◆ **Your task**: Give again, word for word, every line below from the one that has "left wrist: (135, 402)" through the one that has "right ankle: (406, 469)", both included, and no others.

Stored dataset items
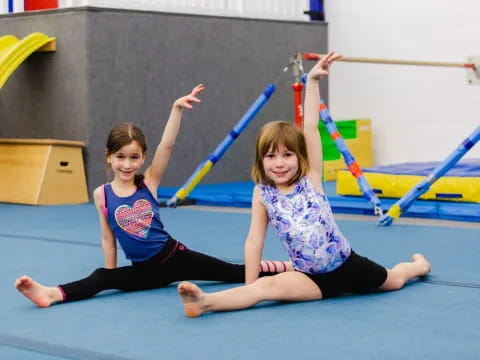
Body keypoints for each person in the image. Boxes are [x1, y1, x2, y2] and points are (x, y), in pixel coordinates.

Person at [177, 52, 431, 318]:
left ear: (300, 158)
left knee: (393, 280)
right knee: (265, 287)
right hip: (309, 278)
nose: (279, 163)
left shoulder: (311, 178)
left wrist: (312, 82)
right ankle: (204, 302)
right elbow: (254, 240)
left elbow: (310, 127)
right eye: (271, 156)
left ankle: (418, 266)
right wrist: (250, 288)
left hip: (347, 265)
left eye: (287, 155)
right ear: (261, 160)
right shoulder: (263, 194)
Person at [15, 84, 291, 308]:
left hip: (175, 257)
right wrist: (112, 274)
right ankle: (51, 294)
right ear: (108, 157)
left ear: (143, 158)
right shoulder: (103, 195)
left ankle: (290, 267)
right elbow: (107, 238)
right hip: (145, 272)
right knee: (100, 277)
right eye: (120, 157)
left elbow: (167, 146)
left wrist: (176, 110)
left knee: (233, 273)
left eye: (134, 157)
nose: (127, 164)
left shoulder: (148, 182)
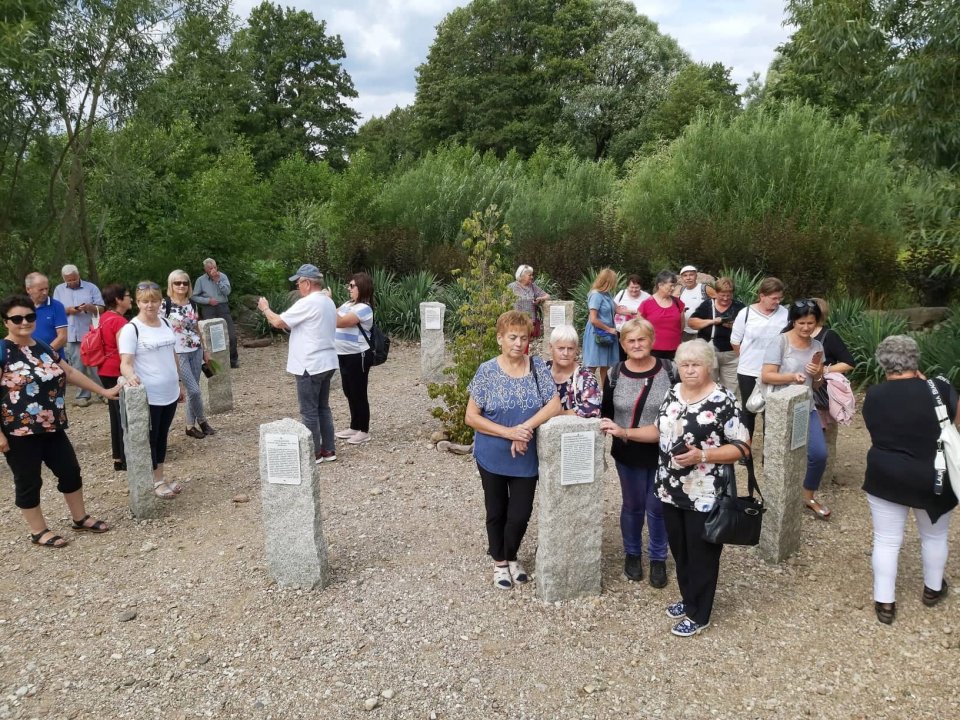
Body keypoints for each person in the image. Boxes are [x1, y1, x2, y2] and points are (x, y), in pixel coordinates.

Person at [601, 339, 750, 637]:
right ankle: (687, 598)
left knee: (702, 553)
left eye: (696, 364)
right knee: (680, 548)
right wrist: (624, 432)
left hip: (705, 492)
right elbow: (658, 431)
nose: (690, 370)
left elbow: (743, 447)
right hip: (670, 487)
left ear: (709, 366)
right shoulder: (673, 393)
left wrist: (703, 455)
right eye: (685, 364)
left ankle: (700, 613)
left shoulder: (723, 400)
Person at [1, 294, 119, 548]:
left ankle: (80, 517)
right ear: (6, 322)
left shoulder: (42, 346)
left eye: (30, 316)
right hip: (19, 432)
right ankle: (38, 531)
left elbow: (71, 372)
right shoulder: (3, 351)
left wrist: (104, 392)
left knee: (70, 471)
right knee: (28, 480)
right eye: (17, 318)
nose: (24, 322)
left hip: (53, 425)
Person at [863, 335, 956, 624]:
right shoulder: (940, 388)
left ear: (882, 363)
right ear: (916, 359)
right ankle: (933, 588)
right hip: (935, 472)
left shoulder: (874, 395)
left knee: (887, 540)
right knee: (935, 535)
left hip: (886, 473)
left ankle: (885, 602)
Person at [465, 310, 561, 590]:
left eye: (523, 338)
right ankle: (500, 562)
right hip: (492, 454)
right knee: (496, 510)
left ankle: (510, 553)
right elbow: (471, 417)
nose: (519, 343)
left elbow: (553, 405)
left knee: (520, 512)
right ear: (500, 339)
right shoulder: (487, 370)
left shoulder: (537, 368)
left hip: (526, 456)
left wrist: (525, 429)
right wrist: (509, 432)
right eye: (512, 337)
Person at [599, 318, 674, 588]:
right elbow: (605, 411)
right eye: (631, 340)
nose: (637, 345)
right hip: (627, 451)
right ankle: (632, 554)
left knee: (657, 506)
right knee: (632, 505)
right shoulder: (615, 373)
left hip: (663, 451)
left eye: (642, 339)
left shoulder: (670, 370)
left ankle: (657, 557)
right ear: (623, 344)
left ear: (652, 341)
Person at [258, 264, 339, 464]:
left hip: (308, 363)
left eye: (298, 283)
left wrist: (265, 308)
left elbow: (278, 322)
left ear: (307, 283)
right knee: (323, 408)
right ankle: (328, 449)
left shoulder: (308, 302)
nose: (297, 287)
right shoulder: (327, 301)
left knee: (309, 410)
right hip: (326, 361)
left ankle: (313, 453)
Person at [761, 299, 830, 518]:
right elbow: (766, 374)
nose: (806, 327)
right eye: (801, 323)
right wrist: (792, 377)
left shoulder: (817, 346)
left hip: (806, 406)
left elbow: (817, 383)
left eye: (811, 323)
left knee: (819, 454)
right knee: (779, 455)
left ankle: (807, 495)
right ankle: (773, 501)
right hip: (781, 407)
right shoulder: (780, 342)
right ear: (793, 321)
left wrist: (817, 373)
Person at [119, 281, 185, 499]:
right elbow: (125, 362)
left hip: (170, 391)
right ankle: (155, 481)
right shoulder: (132, 329)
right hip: (150, 394)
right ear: (138, 303)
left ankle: (159, 476)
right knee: (151, 437)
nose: (150, 305)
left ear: (160, 302)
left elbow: (173, 353)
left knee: (162, 435)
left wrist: (179, 381)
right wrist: (131, 377)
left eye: (154, 300)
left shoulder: (166, 323)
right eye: (145, 301)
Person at [730, 276, 788, 437]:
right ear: (762, 296)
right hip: (748, 371)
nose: (777, 301)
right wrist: (747, 358)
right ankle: (744, 447)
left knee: (771, 413)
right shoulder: (746, 313)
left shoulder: (785, 314)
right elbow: (735, 341)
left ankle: (769, 453)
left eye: (780, 298)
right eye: (773, 298)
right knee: (748, 410)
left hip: (776, 373)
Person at [166, 270, 215, 440]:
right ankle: (202, 421)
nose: (181, 286)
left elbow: (196, 328)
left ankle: (189, 426)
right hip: (178, 353)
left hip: (196, 350)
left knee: (194, 389)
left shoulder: (192, 304)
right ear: (171, 285)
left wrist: (205, 350)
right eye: (177, 283)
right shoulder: (164, 305)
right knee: (194, 391)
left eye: (185, 283)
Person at [53, 264, 105, 406]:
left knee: (96, 364)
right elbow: (56, 310)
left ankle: (103, 392)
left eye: (74, 279)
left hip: (91, 333)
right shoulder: (59, 289)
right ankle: (82, 396)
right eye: (68, 280)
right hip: (70, 334)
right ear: (64, 279)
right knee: (77, 366)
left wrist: (89, 307)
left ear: (79, 275)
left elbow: (101, 308)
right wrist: (70, 310)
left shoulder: (91, 287)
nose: (72, 282)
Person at [335, 271, 375, 445]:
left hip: (358, 355)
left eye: (352, 286)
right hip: (343, 354)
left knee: (359, 391)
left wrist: (327, 304)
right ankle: (354, 425)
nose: (349, 289)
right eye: (348, 286)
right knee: (348, 390)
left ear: (362, 287)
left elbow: (341, 322)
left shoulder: (364, 308)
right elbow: (333, 316)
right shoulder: (347, 304)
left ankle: (364, 429)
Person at [688, 277, 744, 394]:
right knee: (708, 383)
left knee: (731, 388)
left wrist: (734, 326)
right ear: (716, 293)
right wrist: (713, 321)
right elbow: (692, 323)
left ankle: (727, 409)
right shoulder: (707, 305)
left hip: (731, 353)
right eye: (722, 295)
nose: (725, 298)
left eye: (728, 295)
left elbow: (749, 328)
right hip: (709, 350)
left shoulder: (739, 307)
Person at [97, 284, 132, 471]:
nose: (131, 299)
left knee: (115, 414)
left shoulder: (102, 318)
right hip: (116, 371)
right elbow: (123, 350)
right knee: (124, 415)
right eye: (127, 295)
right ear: (118, 300)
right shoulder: (119, 322)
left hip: (103, 369)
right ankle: (126, 457)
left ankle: (118, 457)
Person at [191, 257, 238, 368]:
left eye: (214, 267)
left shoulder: (223, 276)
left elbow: (227, 292)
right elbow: (194, 296)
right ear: (205, 269)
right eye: (210, 268)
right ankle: (214, 361)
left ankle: (233, 360)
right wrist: (207, 301)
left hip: (223, 307)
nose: (213, 270)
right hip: (208, 308)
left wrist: (218, 281)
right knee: (210, 336)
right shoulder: (200, 280)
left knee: (231, 335)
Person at [546, 325, 601, 418]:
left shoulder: (585, 377)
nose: (565, 353)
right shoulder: (542, 370)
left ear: (576, 350)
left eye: (570, 348)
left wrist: (552, 414)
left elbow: (591, 410)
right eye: (561, 348)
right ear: (550, 348)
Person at [582, 268, 619, 387]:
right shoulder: (596, 295)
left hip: (608, 334)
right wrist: (609, 329)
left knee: (606, 365)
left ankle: (604, 394)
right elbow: (593, 319)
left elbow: (617, 309)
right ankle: (587, 393)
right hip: (597, 334)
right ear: (607, 281)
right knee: (592, 365)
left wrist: (635, 312)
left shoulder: (607, 294)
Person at [639, 270, 684, 360]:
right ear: (660, 285)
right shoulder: (646, 304)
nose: (673, 288)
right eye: (670, 285)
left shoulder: (678, 303)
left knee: (674, 373)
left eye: (674, 286)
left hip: (675, 350)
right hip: (653, 350)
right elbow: (639, 327)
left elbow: (682, 325)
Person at [24, 272, 67, 351]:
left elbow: (62, 337)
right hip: (25, 358)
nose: (45, 292)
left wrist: (44, 354)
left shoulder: (57, 306)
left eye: (46, 289)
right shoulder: (21, 307)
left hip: (53, 358)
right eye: (40, 290)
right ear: (28, 289)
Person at [674, 265, 716, 342]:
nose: (688, 278)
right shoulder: (681, 291)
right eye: (685, 275)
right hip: (685, 332)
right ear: (682, 278)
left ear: (696, 276)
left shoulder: (705, 288)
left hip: (702, 331)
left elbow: (719, 301)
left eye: (691, 275)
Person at [613, 274, 649, 361]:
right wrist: (633, 312)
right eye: (631, 287)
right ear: (627, 286)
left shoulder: (647, 297)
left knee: (637, 354)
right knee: (620, 356)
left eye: (637, 287)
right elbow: (614, 308)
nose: (634, 290)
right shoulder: (621, 294)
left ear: (640, 287)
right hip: (620, 331)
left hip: (638, 331)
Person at [508, 265, 549, 337]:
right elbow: (503, 302)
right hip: (514, 322)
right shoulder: (511, 287)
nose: (532, 277)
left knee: (526, 343)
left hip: (530, 323)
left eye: (532, 275)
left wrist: (540, 299)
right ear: (521, 276)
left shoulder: (532, 286)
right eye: (529, 275)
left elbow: (547, 296)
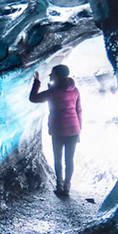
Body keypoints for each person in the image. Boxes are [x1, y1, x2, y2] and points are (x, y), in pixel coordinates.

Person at [30, 64, 82, 196]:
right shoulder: (75, 90)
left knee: (58, 158)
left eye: (52, 73)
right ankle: (67, 186)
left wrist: (36, 82)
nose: (50, 75)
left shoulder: (53, 92)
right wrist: (79, 130)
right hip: (73, 129)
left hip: (58, 129)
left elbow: (33, 98)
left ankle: (59, 186)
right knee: (69, 159)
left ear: (57, 75)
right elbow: (79, 111)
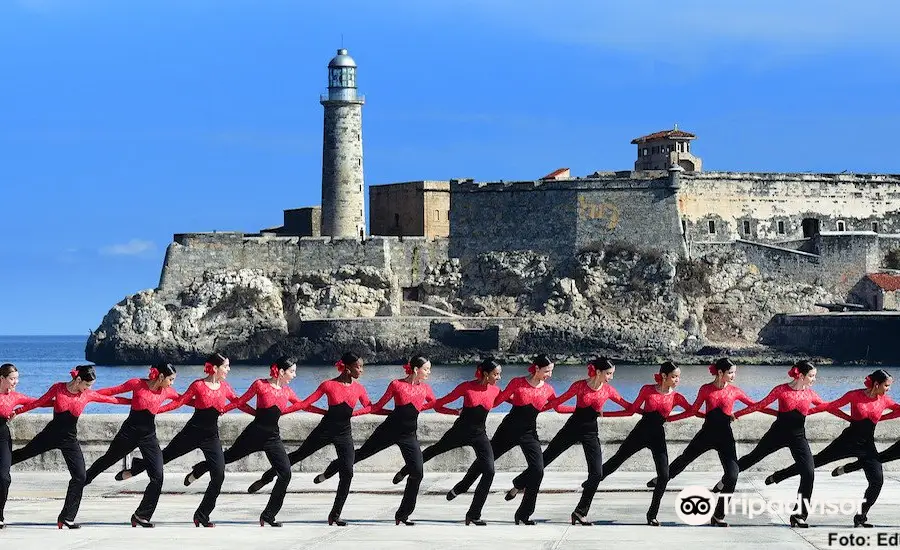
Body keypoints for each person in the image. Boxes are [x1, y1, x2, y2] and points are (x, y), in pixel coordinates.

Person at [117, 352, 254, 527]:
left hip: (211, 436)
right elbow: (179, 402)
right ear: (215, 368)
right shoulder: (198, 385)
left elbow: (238, 402)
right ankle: (137, 470)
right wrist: (155, 410)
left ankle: (202, 515)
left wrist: (256, 413)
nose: (228, 369)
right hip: (191, 432)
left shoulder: (225, 387)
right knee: (164, 457)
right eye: (226, 366)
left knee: (219, 475)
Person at [313, 355, 445, 525]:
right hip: (387, 431)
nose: (429, 372)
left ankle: (402, 515)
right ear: (415, 369)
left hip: (409, 435)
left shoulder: (425, 389)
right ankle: (332, 468)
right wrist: (352, 414)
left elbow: (434, 404)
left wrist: (456, 410)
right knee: (359, 456)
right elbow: (377, 406)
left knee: (418, 473)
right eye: (426, 369)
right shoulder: (396, 384)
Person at [247, 352, 371, 527]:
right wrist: (281, 412)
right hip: (324, 430)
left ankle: (335, 516)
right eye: (358, 367)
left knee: (348, 472)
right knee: (298, 455)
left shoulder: (359, 388)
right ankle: (267, 477)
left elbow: (370, 406)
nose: (361, 370)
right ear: (347, 367)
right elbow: (304, 404)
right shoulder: (328, 385)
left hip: (344, 433)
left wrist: (356, 414)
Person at [506, 357, 632, 525]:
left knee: (596, 474)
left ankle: (580, 512)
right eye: (609, 373)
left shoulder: (608, 390)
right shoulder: (579, 386)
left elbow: (629, 408)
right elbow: (558, 403)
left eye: (612, 374)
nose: (611, 377)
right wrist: (530, 408)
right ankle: (519, 484)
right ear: (599, 372)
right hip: (571, 429)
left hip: (590, 432)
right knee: (545, 459)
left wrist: (610, 414)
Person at [767, 369, 900, 528]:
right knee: (814, 462)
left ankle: (861, 516)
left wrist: (883, 418)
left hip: (867, 446)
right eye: (886, 385)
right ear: (876, 384)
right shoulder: (854, 395)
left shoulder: (884, 400)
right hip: (846, 442)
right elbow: (830, 405)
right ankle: (780, 475)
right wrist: (806, 412)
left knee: (877, 481)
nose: (888, 389)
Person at [185, 356, 303, 527]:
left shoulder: (287, 392)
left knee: (286, 474)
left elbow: (303, 405)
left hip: (272, 438)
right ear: (282, 371)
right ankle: (202, 469)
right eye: (292, 371)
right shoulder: (260, 384)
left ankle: (268, 515)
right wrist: (222, 409)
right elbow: (240, 401)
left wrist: (325, 412)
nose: (294, 375)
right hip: (252, 435)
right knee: (226, 459)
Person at [448, 354, 559, 525]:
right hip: (508, 430)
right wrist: (470, 409)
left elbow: (557, 406)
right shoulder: (517, 382)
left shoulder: (549, 390)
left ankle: (523, 515)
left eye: (551, 371)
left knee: (538, 470)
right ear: (536, 369)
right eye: (547, 371)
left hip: (529, 433)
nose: (550, 374)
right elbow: (496, 400)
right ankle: (463, 486)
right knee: (484, 463)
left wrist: (583, 409)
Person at [12, 365, 127, 529]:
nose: (88, 389)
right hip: (49, 435)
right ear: (78, 380)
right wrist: (18, 411)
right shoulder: (58, 388)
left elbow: (114, 400)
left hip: (69, 440)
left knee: (80, 477)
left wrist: (135, 402)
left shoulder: (87, 395)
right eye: (87, 385)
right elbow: (39, 402)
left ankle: (66, 518)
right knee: (22, 454)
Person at [391, 357, 503, 526]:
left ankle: (473, 514)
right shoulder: (466, 387)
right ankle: (406, 469)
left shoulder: (495, 391)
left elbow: (513, 398)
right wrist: (417, 407)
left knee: (489, 471)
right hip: (459, 432)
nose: (499, 378)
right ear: (486, 374)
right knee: (434, 450)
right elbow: (440, 403)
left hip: (480, 434)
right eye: (496, 374)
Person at [721, 360, 830, 527]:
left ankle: (799, 515)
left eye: (815, 376)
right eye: (811, 376)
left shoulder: (810, 394)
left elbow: (828, 407)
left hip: (798, 437)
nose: (814, 379)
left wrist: (853, 416)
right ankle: (726, 478)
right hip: (777, 434)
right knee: (753, 457)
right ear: (800, 375)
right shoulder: (781, 390)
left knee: (809, 473)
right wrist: (738, 413)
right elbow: (760, 405)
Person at [650, 358, 756, 527]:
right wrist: (670, 418)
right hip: (706, 434)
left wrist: (738, 413)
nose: (733, 376)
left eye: (734, 372)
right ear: (720, 373)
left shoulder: (735, 391)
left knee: (732, 475)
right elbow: (693, 410)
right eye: (730, 372)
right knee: (684, 459)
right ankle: (662, 478)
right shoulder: (706, 389)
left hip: (725, 437)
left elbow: (754, 405)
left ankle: (718, 516)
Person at [85, 363, 180, 527]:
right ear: (161, 377)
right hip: (129, 433)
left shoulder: (167, 391)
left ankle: (141, 516)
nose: (172, 383)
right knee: (107, 460)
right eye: (170, 379)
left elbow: (183, 399)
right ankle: (82, 480)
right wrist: (87, 395)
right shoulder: (137, 384)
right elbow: (112, 391)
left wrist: (214, 405)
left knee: (158, 477)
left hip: (149, 436)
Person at [598, 361, 691, 526]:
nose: (677, 380)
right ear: (664, 376)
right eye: (674, 376)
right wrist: (605, 414)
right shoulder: (647, 389)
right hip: (640, 432)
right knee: (616, 460)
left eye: (679, 377)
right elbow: (632, 409)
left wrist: (672, 418)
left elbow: (692, 410)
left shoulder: (676, 397)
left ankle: (652, 515)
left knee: (664, 476)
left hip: (658, 437)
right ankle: (593, 481)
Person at [0, 363, 35, 529]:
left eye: (17, 379)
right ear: (2, 378)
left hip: (2, 437)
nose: (15, 382)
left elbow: (37, 402)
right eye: (12, 379)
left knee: (4, 478)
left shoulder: (14, 397)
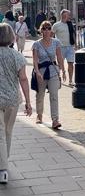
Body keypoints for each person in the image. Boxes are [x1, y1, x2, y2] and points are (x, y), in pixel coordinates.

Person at [0, 23, 32, 184]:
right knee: (8, 131)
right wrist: (28, 102)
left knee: (0, 134)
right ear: (12, 37)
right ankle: (4, 163)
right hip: (12, 99)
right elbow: (24, 79)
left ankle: (2, 168)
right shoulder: (17, 56)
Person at [33, 21, 66, 129]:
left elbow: (59, 57)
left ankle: (55, 120)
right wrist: (37, 72)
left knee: (54, 96)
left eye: (48, 28)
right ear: (41, 30)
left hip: (53, 70)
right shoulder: (36, 44)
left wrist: (63, 70)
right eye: (44, 28)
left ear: (51, 30)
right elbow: (35, 60)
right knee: (40, 94)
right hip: (42, 71)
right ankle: (39, 115)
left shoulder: (56, 42)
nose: (46, 31)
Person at [52, 10, 76, 85]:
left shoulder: (70, 24)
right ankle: (58, 78)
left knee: (71, 63)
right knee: (60, 64)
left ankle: (70, 80)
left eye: (69, 15)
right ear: (63, 15)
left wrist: (75, 44)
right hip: (60, 48)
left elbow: (73, 34)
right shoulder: (56, 25)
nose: (69, 16)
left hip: (70, 47)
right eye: (68, 15)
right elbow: (51, 35)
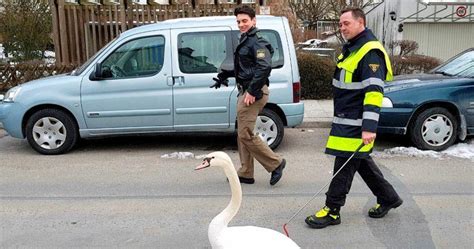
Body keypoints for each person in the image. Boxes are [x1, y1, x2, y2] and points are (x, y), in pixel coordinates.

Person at [305, 7, 403, 229]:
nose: (342, 28)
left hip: (357, 123)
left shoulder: (370, 52)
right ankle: (388, 197)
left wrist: (369, 127)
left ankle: (332, 210)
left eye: (346, 23)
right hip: (346, 119)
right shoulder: (353, 48)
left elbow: (374, 93)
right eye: (340, 24)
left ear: (361, 22)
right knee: (359, 163)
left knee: (343, 165)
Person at [210, 5, 286, 186]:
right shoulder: (245, 39)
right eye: (238, 21)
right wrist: (224, 75)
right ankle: (245, 172)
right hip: (245, 91)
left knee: (245, 133)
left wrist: (252, 91)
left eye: (244, 21)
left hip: (253, 93)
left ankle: (276, 163)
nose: (241, 24)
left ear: (253, 21)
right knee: (243, 133)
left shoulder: (256, 42)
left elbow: (264, 66)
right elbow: (245, 68)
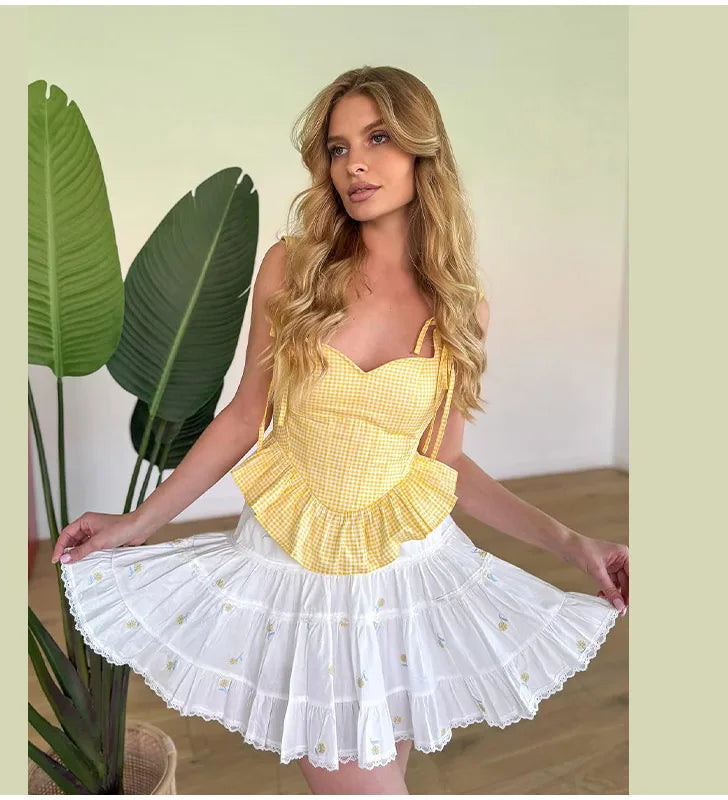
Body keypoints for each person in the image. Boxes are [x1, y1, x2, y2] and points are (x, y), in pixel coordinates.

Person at [50, 65, 628, 795]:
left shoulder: (460, 309)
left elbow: (443, 468)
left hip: (407, 574)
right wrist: (140, 521)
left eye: (378, 138)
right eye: (337, 147)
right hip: (301, 568)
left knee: (385, 768)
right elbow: (243, 417)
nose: (354, 162)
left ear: (424, 151)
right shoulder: (293, 269)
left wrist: (576, 544)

◆ **Output**:
left wrist: (135, 402)
left shoulder: (87, 395)
right eye: (87, 385)
right elbow: (39, 402)
left ankle: (66, 518)
right knee: (22, 454)
Person at [391, 357, 503, 526]:
left ankle: (473, 514)
right shoulder: (466, 387)
right ankle: (406, 469)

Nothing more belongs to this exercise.